基本的にレストラン施設なので昼に開店する前に、撮影を終わらせてもらう必要がありますが、雑誌によっては3時間とか必要な場合もあり、早朝から撮影開始となるのです。かなりの早起きをしないと私の家からは到着しないので今日のような日は気合をいれて起きねばなりません。でも現場につくと、かわいくてきれいなモデルさんがばっちりお化粧をしてやってきて、かっこよいポーズで撮影をするので、こちらも身が引き締まる感じで朝から良い気分になれます。今日のモデルさんもTVでもよく見るかわいらしいTさん。早起きしてメークをしたとは思えない完成した姿には同じ女性としてただただ感心してしまいました。

そして夜はTVの収録。TVは何がすごいって、どこでもスタジオのように様変わりさせてしまうこと。

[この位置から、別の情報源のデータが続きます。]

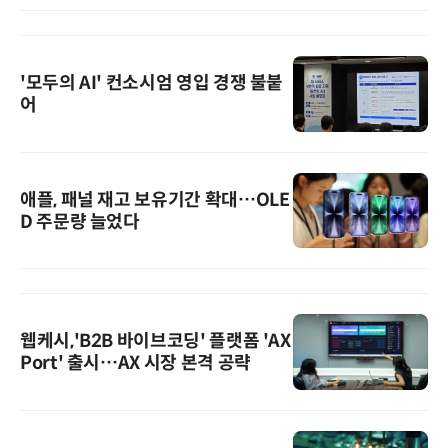
'모두의 AI' 컨소시엄 영입 경쟁 불붙
어
애플, 패널 재고 보유기간 확대…OLE
D 주문량 늘었다
웹케시,'B2B 바이브코딩' 플랫폼 'AX
Port' 출시…AX 시장 본격 공략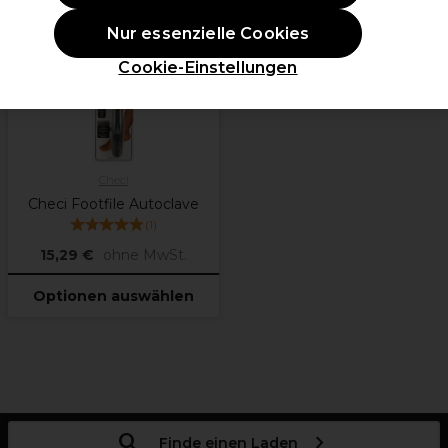
Nur essenzielle Cookies
weitere
Optionen
verfügbar
Cookie-Einstellungen
Checi
Checi Footfile Autoclave
(
1
)
15,29 €
ohne MwSt.
Optionen auswählen
Finde einen Laden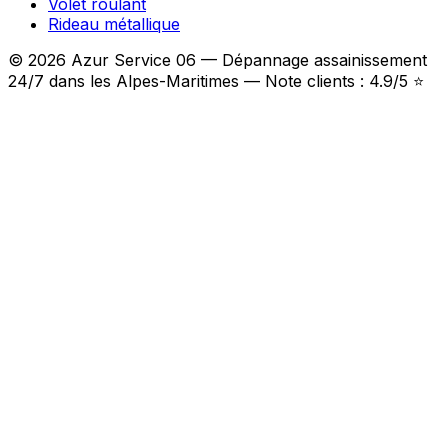
Volet roulant
Rideau métallique
© 2026 Azur Service 06 — Dépannage assainissement
24/7 dans les Alpes-Maritimes — Note clients : 4.9/5 ⭐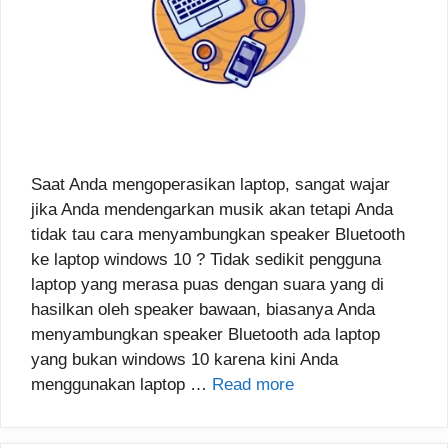
Saat Anda mengoperasikan laptop, sangat wajar
jika Anda mendengarkan musik akan tetapi Anda
tidak tau cara menyambungkan speaker Bluetooth
ke laptop windows 10 ? Tidak sedikit pengguna
laptop yang merasa puas dengan suara yang di
hasilkan oleh speaker bawaan, biasanya Anda
menyambungkan speaker Bluetooth ada laptop
yang bukan windows 10 karena kini Anda
menggunakan laptop …
Read more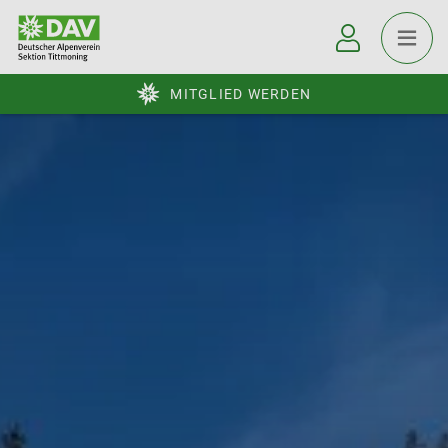
MITGLIED WERDEN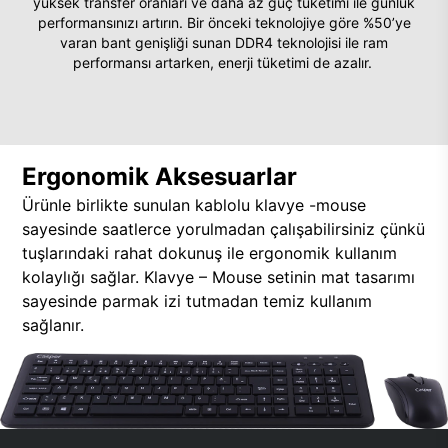
yüksek transfer oranları ve daha az güç tüketimi ile günlük
performansınızı artırın. Bir önceki teknolojiye göre %50’ye
varan bant genişliği sunan DDR4 teknolojisi ile ram
performansı artarken, enerji tüketimi de azalır.
Ergonomik Aksesuarlar
Ürünle birlikte sunulan kablolu klavye -mouse
sayesinde saatlerce yorulmadan çalışabilirsiniz çünkü
tuşlarındaki rahat dokunuş ile ergonomik kullanım
kolaylığı sağlar. Klavye – Mouse setinin mat tasarımı
sayesinde parmak izi tutmadan temiz kullanım
sağlanır.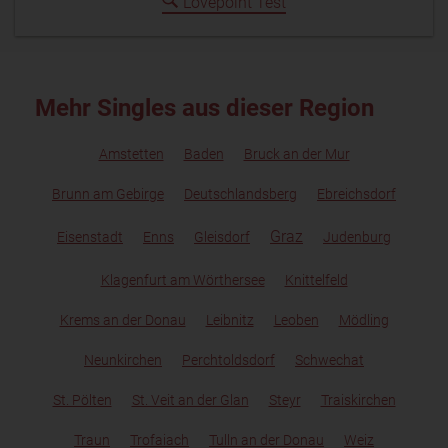
Lovepoint Test
Mehr Singles aus dieser Region
Amstetten
Baden
Bruck an der Mur
Brunn am Gebirge
Deutschlandsberg
Ebreichsdorf
Graz
Eisenstadt
Enns
Gleisdorf
Judenburg
Klagenfurt am Wörthersee
Knittelfeld
Krems an der Donau
Leibnitz
Leoben
Mödling
Neunkirchen
Perchtoldsdorf
Schwechat
St. Pölten
St. Veit an der Glan
Steyr
Traiskirchen
Traun
Trofaiach
Tulln an der Donau
Weiz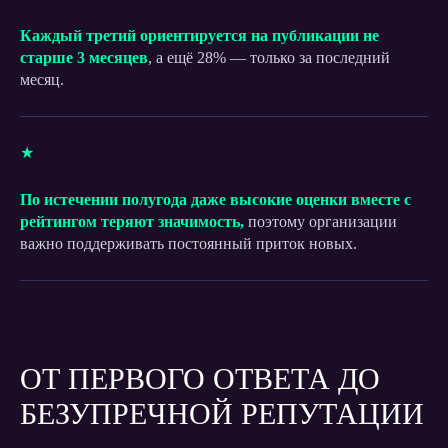
Каждый третий ориентируется на публикации не
Оставить заявку
старше 3 месяцев
, а ещё 28% — только за последний
месяц.
★
По истечении полугода даже высокие оценки вместе с
рейтингом теряют значимость,
поэтому организации
важно поддерживать постоянный приток новых.
ОТ ПЕРВОГО ОТВЕТА ДО
БЕЗУПРЕЧНОЙ РЕПУТАЦИИ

プロデューサーが会場に来てから数分でてきぱきと指示をだし、あっという間にいつものイスとテーブルが移動されていき、TV映えするスタジオライクな場所になってしまうのです。限られたカメラの中でできるだけ最高のものを表現するためにあらゆる工夫をする姿は本当にすごいです。この仕事をするようになって雑誌やTVのカメラマンさんと接する機会が急に増えましたけど、彼らの描く「絵」は私のいままでの概念の外にあることばかりで、とても新鮮です。それと同時に私には縁遠い世界だな、なんて思ってしまいます。音楽のほうがまだ身近ですね。今日のゲストはアカペラグループのGのみなさん。トークだけかと思っていたら、なんと生歌を聴いてしまいました。感動。足は棒のような疲労度合いだったけど、夜遅くまで働いた甲斐がありました。

 
 
9月29日(金)
なんか今月は寂しい・・・。私のまわりから色々と人が離れていくような・・・。 ここ半年くらい、私がPRの部署に異動になってからずっと一緒に仕事をしてきた仲間が今月で退職することになりました。私よりずっとこの会社暦が長いその子が辞めてしまうなんてなんだか信じられないし、とても寂しいかぎりです。お別れは新しい旅立ちでもあるから明るく送り出してあげたいけれど。新しい施設の立ち上げの段階から苦楽を共にしてきて、ようやく施設が完成して、始まったら始まったでまたまた色々な問題が噴出してきて、これから一緒にがんばっていこう、と思っていた矢先だったので寂しさもひとしおです。でも今の施設の仲間はみんないい人たちばかりで、一緒にいると救われる感じがします。上下から色々とプレッシャーや不平不満が止むことがないけれど、みんな前向きに明るく仕事に取り組んでいます。私も見習わなければいけませんね・・・・。